Mr. Kim agrees, describing his work as “a graphic novel.”
“The drawing’s just labor,” he says. “It isn’t really that important to me. I don’t get influenced in that department much anymore. I just do what comes naturally.”
The problem is writing, and devising a presentation that makes a story that’s mostly composed of “talking heads” interesting for readers. At the moment, he says, his writing is mostly influenced by Haruki Murakami, a Japanese author who is known among his readers for his scathing sarcasm, an element also evident in Mr. Kim’s works.
“I’d like to think I’m a ‘pessimistic optimist,’” he says. “I think in the long run ― in the big scheme of things ― I’m an optimist.
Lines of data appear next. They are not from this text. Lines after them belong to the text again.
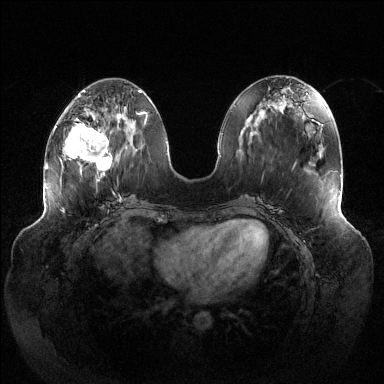
Breast MRI (dynamic contrast-enhanced), one axial slice; position 50 of 144 along the scan axis; dynamic contrast-enhanced series, time point 2 of 6 at this slice position (early post-contrast); 1.5 T; TE 1.5 ms, TR 4.6 ms; 1.2 mm slice thickness; 384 × 384 image matrix, field of view 430 × 430 mm. Female patient.
Outlined on this slice (semi-automatic segmentation, software-assisted and operator-edited):
- enhancing-tissue mask used for the functional tumour volume (all voxels passing the contrast-enhancement thresholds inside the analysis volume; usually the tumour): bounding box [x1, y1, x2, y2] px = [64, 114, 122, 177]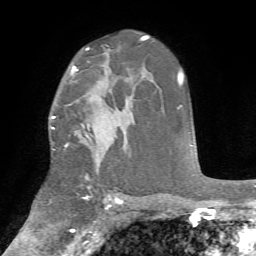
Breast MRI, one axial slice; position 48 of 72 along the scan axis; cropped to one breast; dynamic contrast-enhanced series, time point 2 of 7 at this slice position (early post-contrast); 1.5 T; TE 4.2 ms, TR 8.7 ms; 2.2 mm slice thickness; 256 × 256 image matrix, field of view 180 × 180 mm. Female patient.
Annotated regions visible in this slice (semi-automatically segmented with operator editing):
- enhancing-tissue mask used for the functional tumour volume (all voxels passing the contrast-enhancement thresholds inside the analysis volume; usually the tumour): bounding box [x1, y1, x2, y2] px = [51, 66, 91, 150]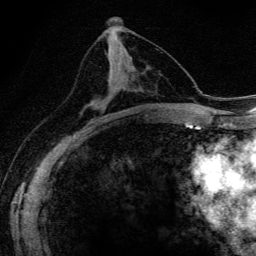
Breast MRI (dynamic contrast-enhanced), one axial slice. Position 75 of 134 along the scan axis. Cropped to one breast. Dynamic contrast-enhanced series, time point 2 of 6 at this slice position (early post-contrast). 3 T. TE 4.2 ms, TR 9.3 ms. 1.2 mm slice thickness. 256 × 256 image matrix. Female patient.
Annotated regions visible in this slice (semi-automatically segmented with operator editing):
- enhancing-tissue mask used for the functional tumour volume (all voxels passing the contrast-enhancement thresholds inside the analysis volume; usually the tumour): bounding box (x1, y1, x2, y2) in pixels: (93, 70, 111, 103)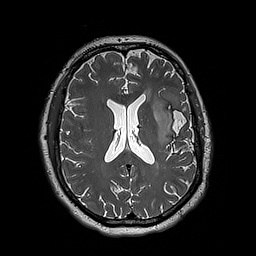
Brain MRI from a brain-tumour surgery series, one axial slice; position 89 of 192 along the scan axis; 1 mm slice thickness; 256 × 256 image matrix, field of view 250 × 250 mm. Case-level facts recorded for this patient, not image findings: histopathology: Astrocytoma; WHO grade: 3; IDH mutation: yes; tumour location: Left Insular.
Outlined on this slice (manually delineated by an expert):
- tumour: bounding box <153,95,179,145> (left, top, right, bottom; pixels)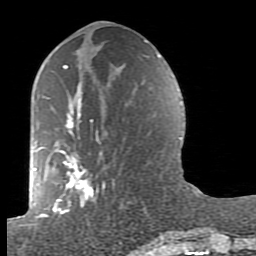
Breast MRI (dynamic contrast-enhanced), one axial slice; slice 40 of 80 in the series (ordered by position); cropped to one breast; dynamic contrast-enhanced series, time point 2 of 7 at this slice position (early post-contrast); 1.5 T; TE 2.6 ms, TR 5.9 ms; 2 mm slice thickness; 256 × 256 image matrix, field of view 160 × 160 mm. Female patient.
Outlined on this slice (semi-automatically segmented with operator editing):
- enhancing-tissue mask used for the functional tumour volume (all voxels passing the contrast-enhancement thresholds inside the analysis volume; usually the tumour): box from (x=38, y=65) to (x=164, y=239) px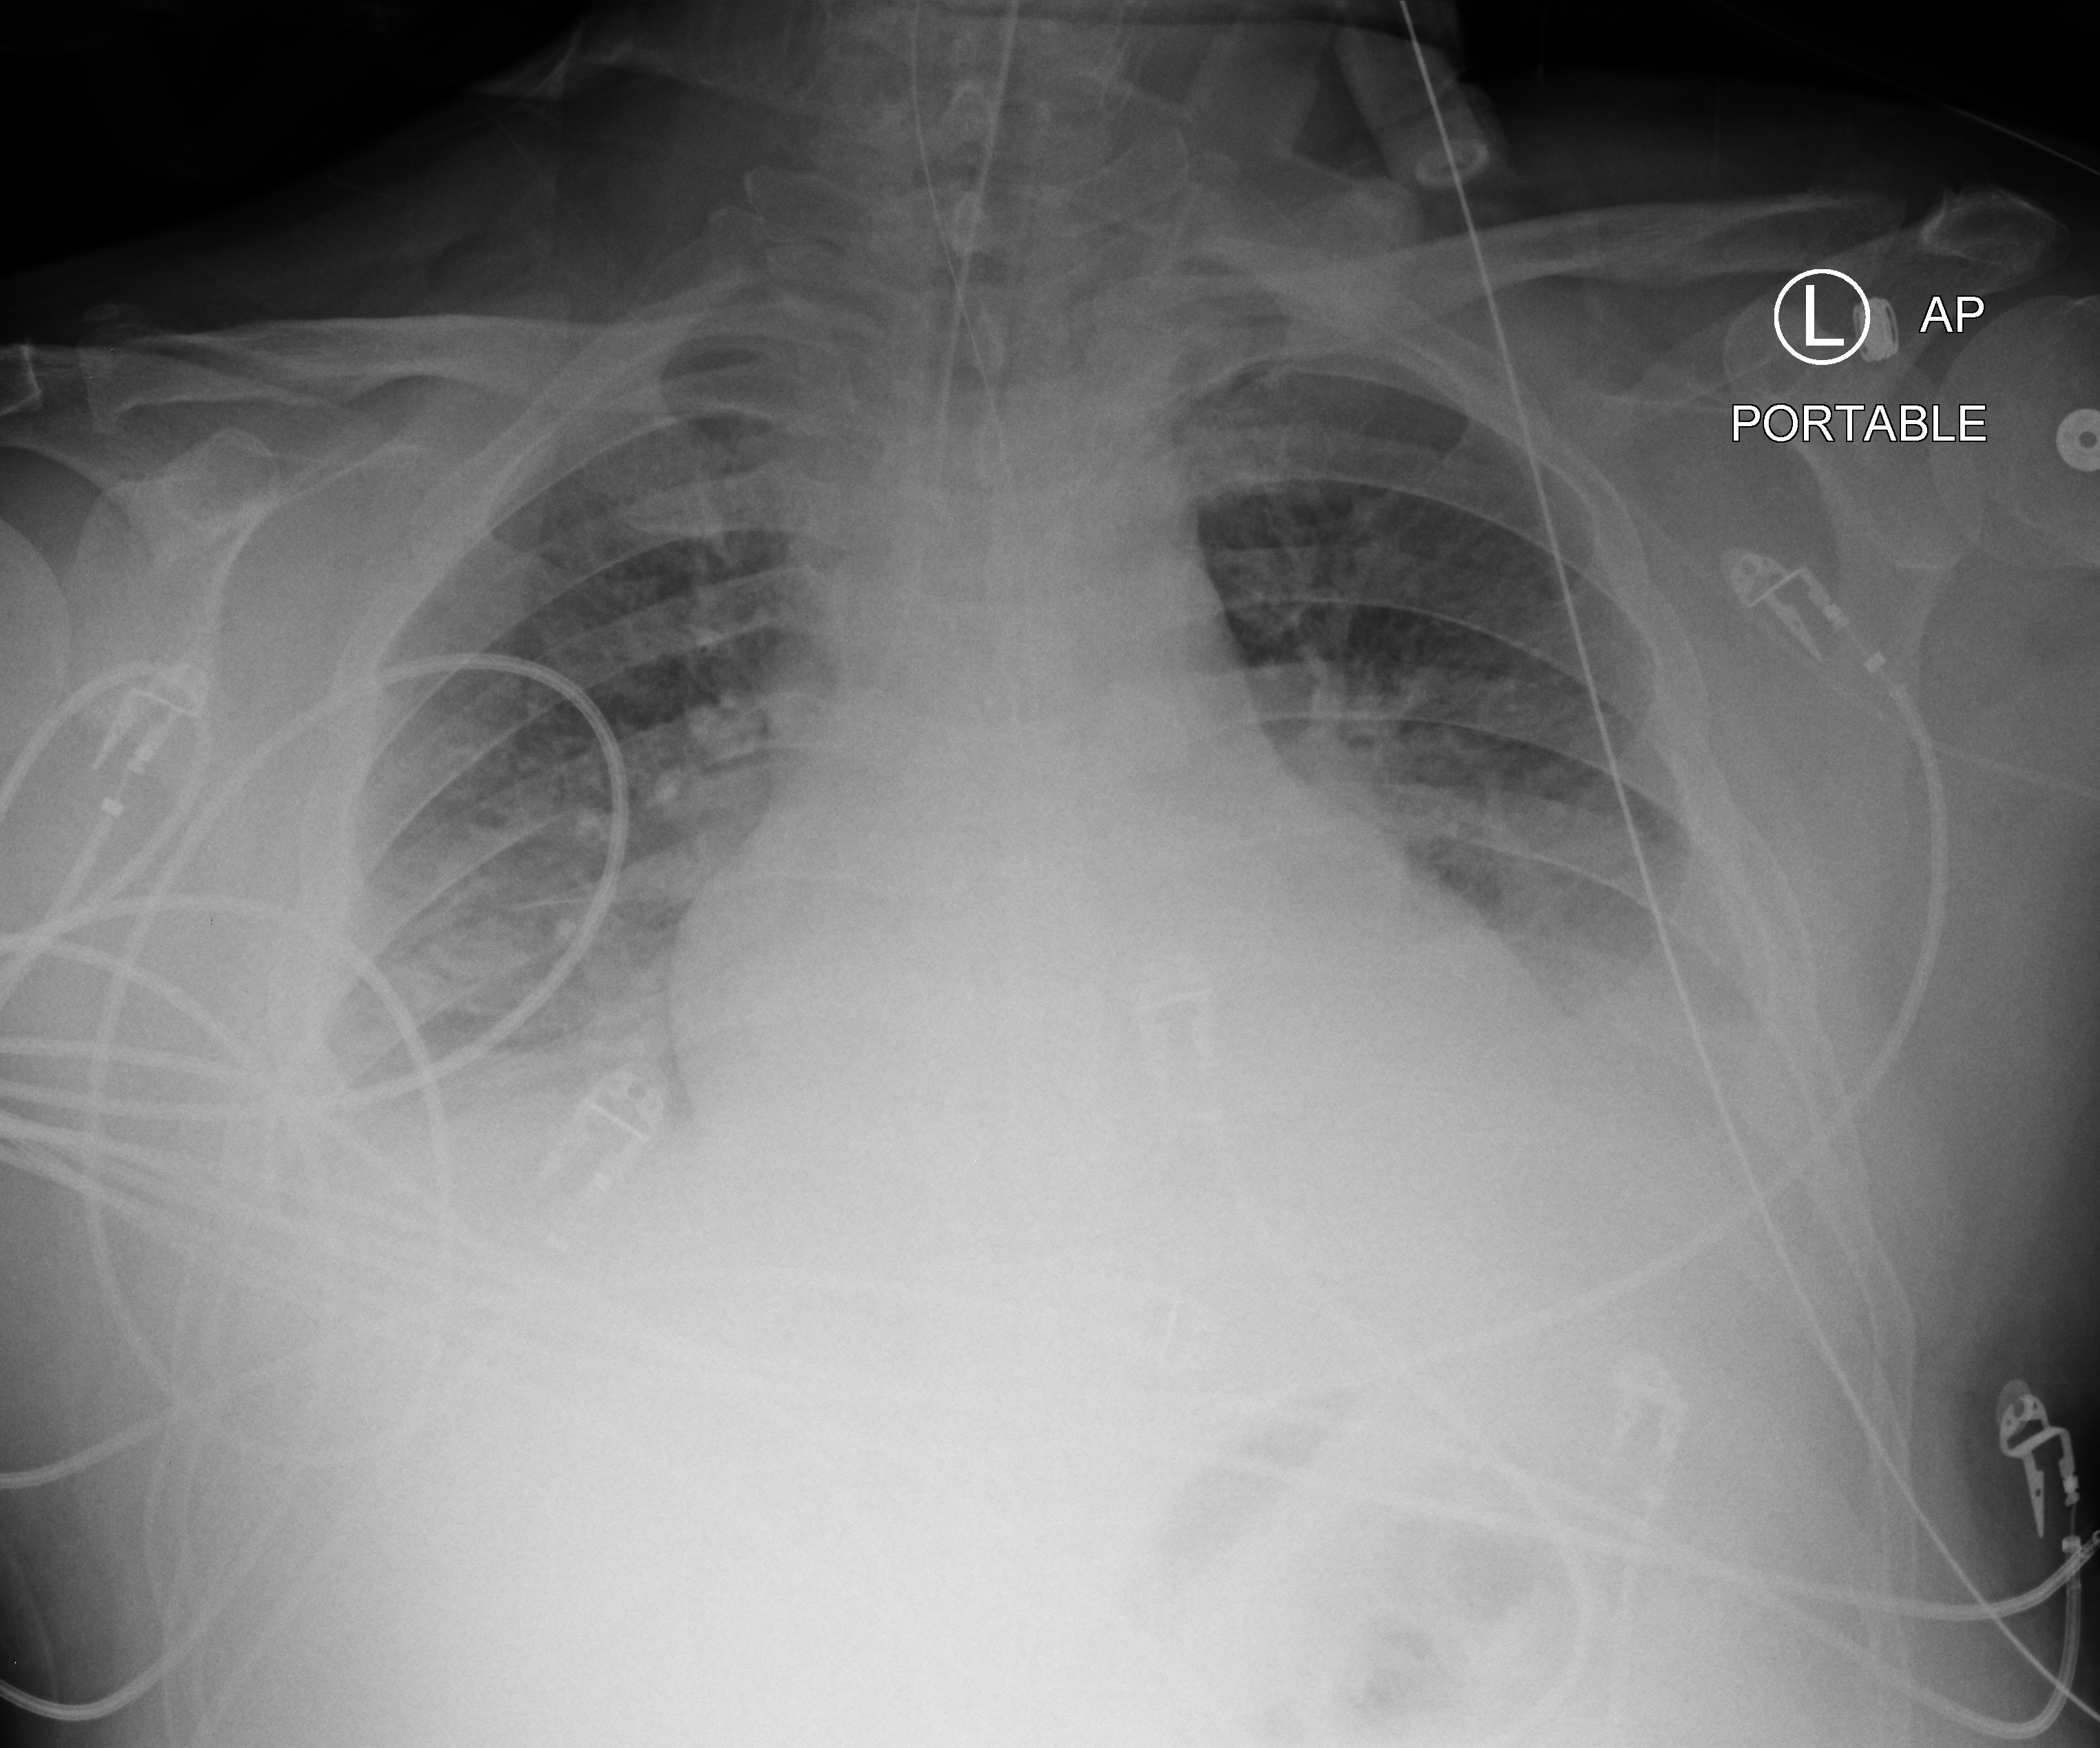
Chest X-ray (portable). Patient hospitalised with COVID-19; male, aged 18–59 years.
Hospital-stay facts (about this admission, not read from this image; timing relative to this image not recorded): admitted to intensive care during this hospital stay: yes.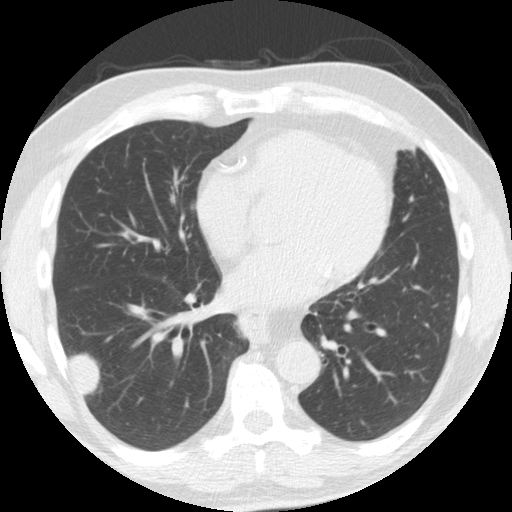
Low-dose screening chest CT, one axial slice; position 74 of 174 along the scan axis; lung window (W 1500 / L -600 HU); 2.5 mm slice thickness; 512 × 512 image matrix.
Structures marked on this image (manually delineated by an expert):
- lesion 1 (tumor, lower lobe of right lung): bounding box (x1, y1, x2, y2) in pixels: (70, 353, 100, 395)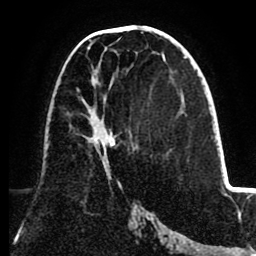
Breast MRI (dynamic contrast-enhanced), one axial slice; slice 42 of 80 in the series (ordered by position); cropped to one breast; dynamic contrast-enhanced series, time point 2 of 8 at this slice position (early post-contrast); 1.5 T; TE 2.6 ms, TR 5.5 ms; 256 × 256 image matrix, field of view 175 × 175 mm. Female patient.
Structures marked on this image (semi-automatic segmentation, software-assisted and operator-edited):
- enhancing-tissue mask used for the functional tumour volume (all voxels passing the contrast-enhancement thresholds inside the analysis volume; usually the tumour): bounding box (x1, y1, x2, y2) in pixels: (82, 48, 116, 173)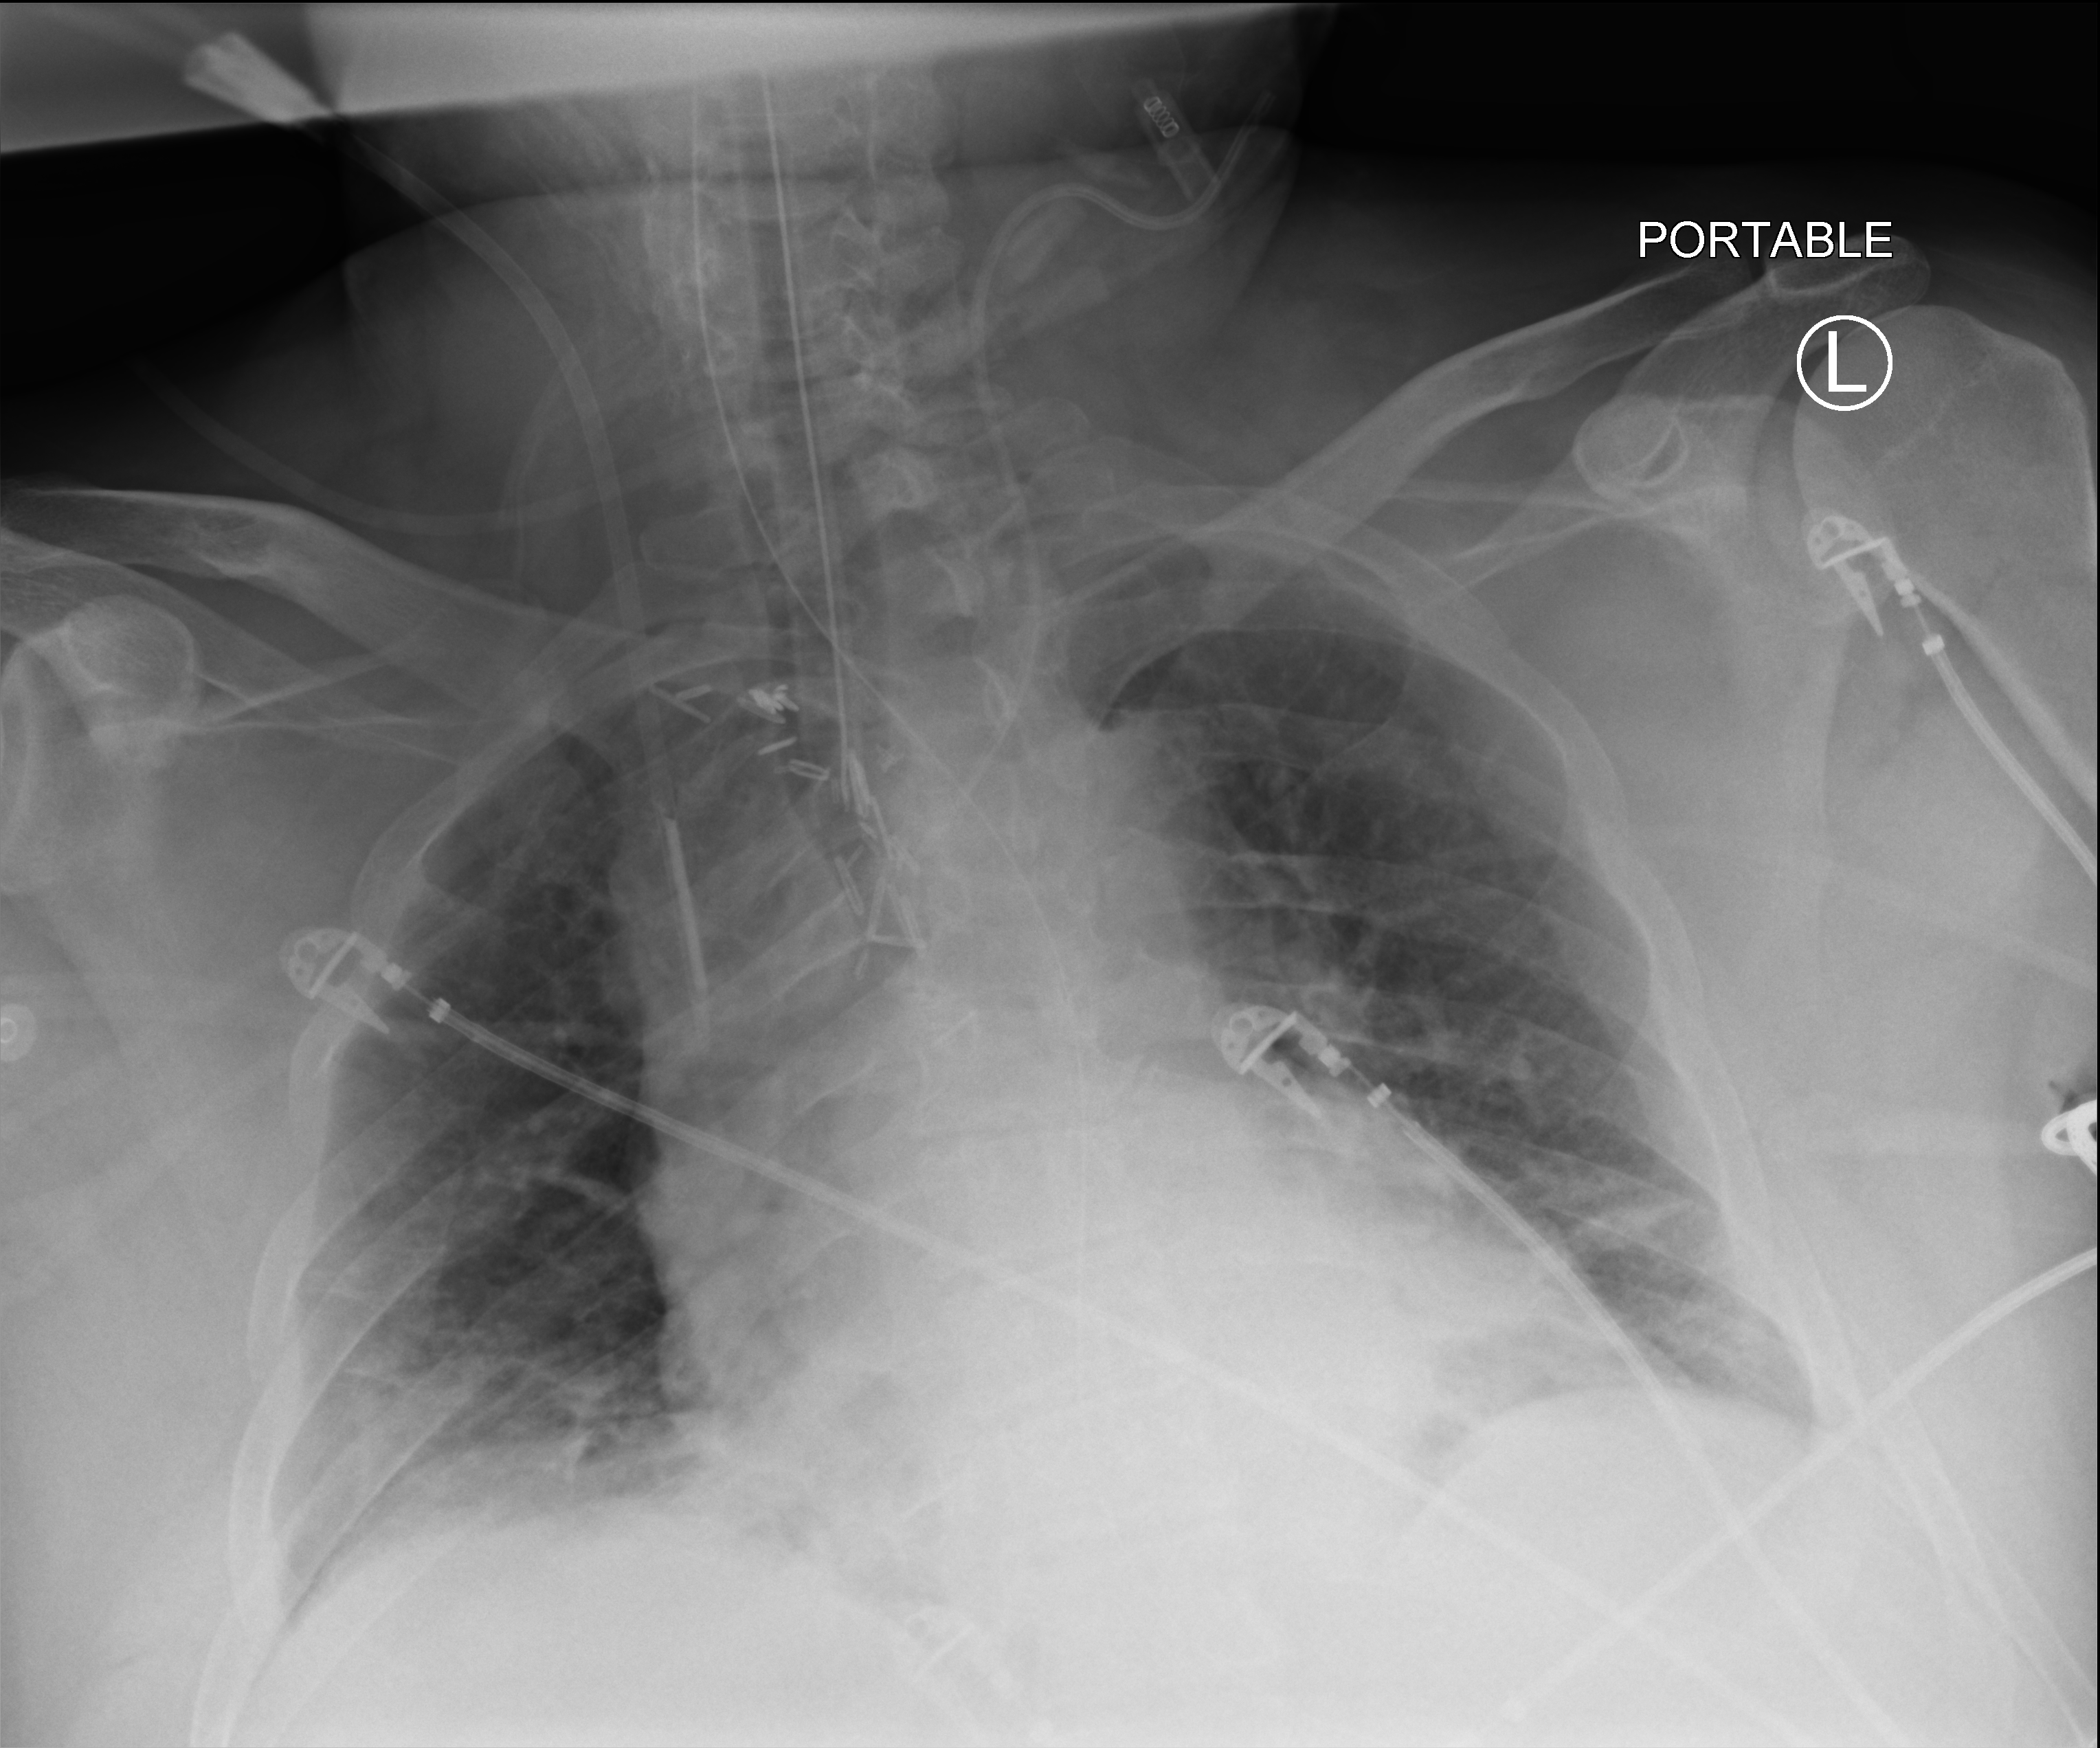
Bedside chest radiograph (computed radiography), anteroposterior (AP) projection. Patient hospitalised with COVID-19, aged 18–59 years.
From the hospital-stay record, not from the radiograph (when in the stay this image was taken is not recorded):
- admitted to intensive care during this hospital stay: yes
But in my day-to-day interactions with the world, I think I’m a pessimist since I complain about things quite a bit. I’m making a conscious effort to break that habit, though.”
Currently, he is working on another book starring some of the same characters from “Same Difference,” which is a full-length graphic novel of around 500 pages, and which will take at least another two years to complete.
Though one might not typically be inclined to tell his stories to a child at bedtime most of Mr. Kim’s comics offer a warm belief in the goodness of man, as in the ending of “Same Difference,” in which Nancy sends an apology note and his favorite ice cream to Ben, a man who sends obsessive love letters to the ex-girlfriend he thinks lives at Nancy’s apartment.
Mr. Kim’s other stories in the book, which are mostly autobiographical, are spiced with humor, including his shorts based on his traumatic experience of teaching English to kids in a hagwon.
“The main problem is that the kind of person who would read the kind of stories that I’m writing would never pick up a comic book,” he says. “It’s maddening, but what can you do?”